British newspaper publisher, editor (1774–1841)

Egerton Smith (19 June 1774 – 18 November 1841) was a Liverpool publisher, founder of the Liverpool Mercury.

==Biography==

Egerton Smith was the son of Egerton Smith the elder (died 1788) and Ann Prescott. He joined his mother and then his brother in the family firm, making navigational instruments, and took out a patent for one invention in 1809. However, he increasingly turned towards printing and publishing.
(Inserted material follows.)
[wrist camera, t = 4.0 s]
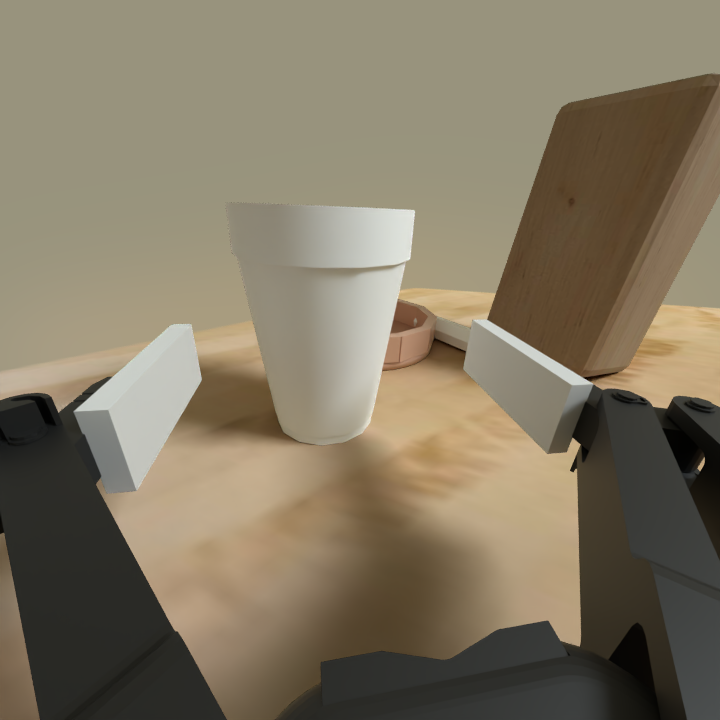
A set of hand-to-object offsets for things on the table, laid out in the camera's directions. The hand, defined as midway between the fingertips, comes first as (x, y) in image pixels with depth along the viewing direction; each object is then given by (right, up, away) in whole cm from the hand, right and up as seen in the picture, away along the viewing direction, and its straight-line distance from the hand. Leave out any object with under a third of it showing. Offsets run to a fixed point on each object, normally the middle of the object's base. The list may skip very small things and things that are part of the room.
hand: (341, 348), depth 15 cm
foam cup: (-1, -4, +7) cm, 8 cm away
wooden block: (+19, 0, +16) cm, 25 cm away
He founded the Liverpool Mercury newspaper in 1811, and a weekly magazine, The Kaleidoscope, in 1818. Smith was also active in founding mechanics institutes and became a well-known local philanthropist.

He was one of the founders of the Strangers' Friend Society, a local charity which helped the poor at their homes.
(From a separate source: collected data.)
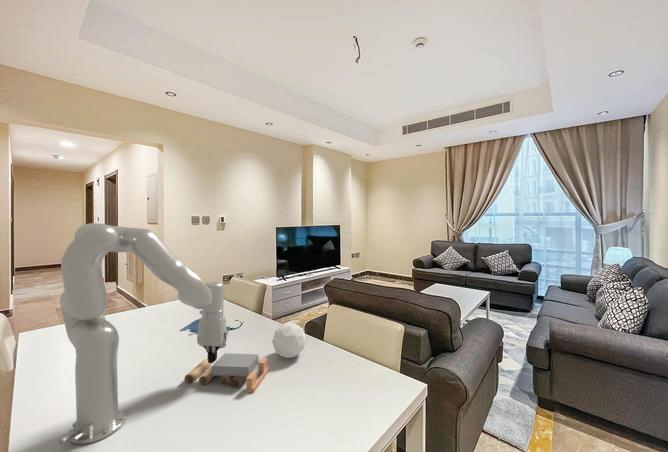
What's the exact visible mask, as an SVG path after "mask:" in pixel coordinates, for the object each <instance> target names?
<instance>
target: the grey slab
mask: <svg viewBox="0 0 668 452" xmlns="http://www.w3.org/2000/svg"><path fill="white" fill-rule="evenodd" d="M258 365H259V354H257V353H255V354H254V353H253V354H252V353H230V352H229V353H228V352H224V353H223V354H222V355H221V356H220V358H217V359H216V361H214V362H213V363H212V364H211V366H212V375H215V376H221V377H222V376H245V377H248V376H249V374H250V373H251V372H254V370H255V368H256V367H257V366H258Z"/></svg>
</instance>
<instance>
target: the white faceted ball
mask: <svg viewBox="0 0 668 452" xmlns="http://www.w3.org/2000/svg"><path fill="white" fill-rule="evenodd" d="M306 340H307V338H306V335H305V331H304V329H303V328H302V327H301V326H299V325H298V324H296V323H289V322H287V323H283V324H282V325H281V326H279V328H277V329H276V330H275V331H274V335H273V339H272V341H271V342H272V345H273V349H274V352H276V353H277V354H278V355H280V356H281V357H282V358H284V359H285V358H286V359H292V358H294V357H296V356H298V355H299V354H300V353H301V352H302V351H304V348H305V345H306Z"/></svg>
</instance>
His grandson was Egerton Smith Castle F.S.A., an author, antiquarian, and swordsman, and an early practitioner of reconstructed historical fencing.

==Animal welfare==

Smith authored an early book supportive of animal welfare. It was first published in an anthology of prose and verse, The Melange, in 1834. It was published separately as The Elysium of Animals: A Dream in 1836. The Monthly Review for 1836 commented:

That the author has succeeded in his endeavour to exhibit to the reader the odious character of wanton severity towards the lower animals, in a more forcible light than the common observer would discover for himself we admit. He has also put the subject upon such a ground, and treated it in such a shape as will naturally arouse the attention of the young, and the unreflecting. At the same time, we feel that he sometimes pitches his appeals too high, and that thereby he has run the risk of defeating the very object he had in view. For instance – and we care not by what human authority he backs his conjecture – it seems to us quite unnecessary, in pleading in behalf of the inferior animals, to suppose that they may enjoy a future state of existence.